* **Material for this exercise**
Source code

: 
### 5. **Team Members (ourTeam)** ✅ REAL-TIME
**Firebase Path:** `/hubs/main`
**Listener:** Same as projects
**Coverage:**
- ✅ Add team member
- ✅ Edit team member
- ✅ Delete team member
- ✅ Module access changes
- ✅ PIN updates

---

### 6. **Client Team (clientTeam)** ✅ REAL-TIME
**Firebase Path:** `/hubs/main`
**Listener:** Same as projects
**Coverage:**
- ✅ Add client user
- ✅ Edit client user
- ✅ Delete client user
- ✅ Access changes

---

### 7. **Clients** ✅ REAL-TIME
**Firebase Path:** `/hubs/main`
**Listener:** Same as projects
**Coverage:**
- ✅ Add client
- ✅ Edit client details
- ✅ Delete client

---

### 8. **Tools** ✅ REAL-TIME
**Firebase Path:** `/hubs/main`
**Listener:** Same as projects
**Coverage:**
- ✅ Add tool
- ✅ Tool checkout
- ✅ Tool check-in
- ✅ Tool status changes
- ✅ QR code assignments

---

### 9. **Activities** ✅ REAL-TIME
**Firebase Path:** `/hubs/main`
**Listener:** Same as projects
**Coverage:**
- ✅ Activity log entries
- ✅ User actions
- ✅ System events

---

* **Work to complete**
Can you reproduce the lines from the one containing "### 6. **Client" through the last line, both ends included, character for character?

* **Solution to the exercise**
### 6. **Client Team (clientTeam)** ✅ REAL-TIME
**Firebase Path:** `/hubs/main`
**Listener:** Same as projects
**Coverage:**
- ✅ Add client user
- ✅ Edit client user
- ✅ Delete client user
- ✅ Access changes

---

### 7. **Clients** ✅ REAL-TIME
**Firebase Path:** `/hubs/main`
**Listener:** Same as projects
**Coverage:**
- ✅ Add client
- ✅ Edit client details
- ✅ Delete client

---

### 8. **Tools** ✅ REAL-TIME
**Firebase Path:** `/hubs/main`
**Listener:** Same as projects
**Coverage:**
- ✅ Add tool
- ✅ Tool checkout
- ✅ Tool check-in
- ✅ Tool status changes
- ✅ QR code assignments

---

### 9. **Activities** ✅ REAL-TIME
**Firebase Path:** `/hubs/main`
**Listener:** Same as projects
**Coverage:**
- ✅ Activity log entries
- ✅ User actions
- ✅ System events

---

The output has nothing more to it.